There was however, light at the end of that tunnel. The next year was radically different: we were different, the kids behaved differently around us, and we responded differently to their misbehaviours. It was just . . . different! Easier, perhaps because we now had a sense of ownership as the kids knew our faces, and the positive relationships we built with them paid off. In short, you may be a screaming NQT now, but you won’t be next year. If you are (and everyone else isn’t) then you are probably at a school which doesn’t quite suit you.
- You will be under less scrutiny
Unless you end up working at some callous Academy that treats all of its staff with the highest level of professional distrust, you will be under a lot less scrutiny post NQT year. Much of the stress in teaching is due to the constant hoop-jumping or the perception that you have to perform for someone else. As one RQT so eloquently put it: ‘They’re gonna get a basic lesson. I’m fed up of bending over and blowing bubbles through my arse.’
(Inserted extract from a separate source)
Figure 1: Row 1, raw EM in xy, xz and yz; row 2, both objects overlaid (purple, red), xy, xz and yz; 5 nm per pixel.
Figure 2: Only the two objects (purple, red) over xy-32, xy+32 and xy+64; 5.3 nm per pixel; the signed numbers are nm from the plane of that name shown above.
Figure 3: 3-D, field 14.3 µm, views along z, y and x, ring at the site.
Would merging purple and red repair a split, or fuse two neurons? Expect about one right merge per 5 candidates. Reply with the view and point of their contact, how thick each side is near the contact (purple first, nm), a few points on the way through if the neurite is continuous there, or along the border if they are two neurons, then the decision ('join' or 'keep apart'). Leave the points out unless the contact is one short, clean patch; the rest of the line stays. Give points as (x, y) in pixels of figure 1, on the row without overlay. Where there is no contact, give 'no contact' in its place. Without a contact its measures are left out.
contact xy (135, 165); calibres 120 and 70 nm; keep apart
- You will kick people out of your life
Sound harsh? Well sometimes it is necessary. I’m referring to the people who just don’t get it. No matter what you say, or how tired/anxious/stressed you obviously are, they insist that teachers are just moaners or glorified babysitters. I’m not referring to your sarcastic non-teaching friends, rather to the people who say it and mean it. Kick them out of your life. After reading this blog, delete their number. Then, if ever they text you, reply with: ‘Sorry- who is this.’ Teaching is stressful enough, you don’t need avoidable negativity.
- And finally . . .
The longer you’ve been teaching for, the more of these you will rack up and they will make the tough times easier. Stay positive!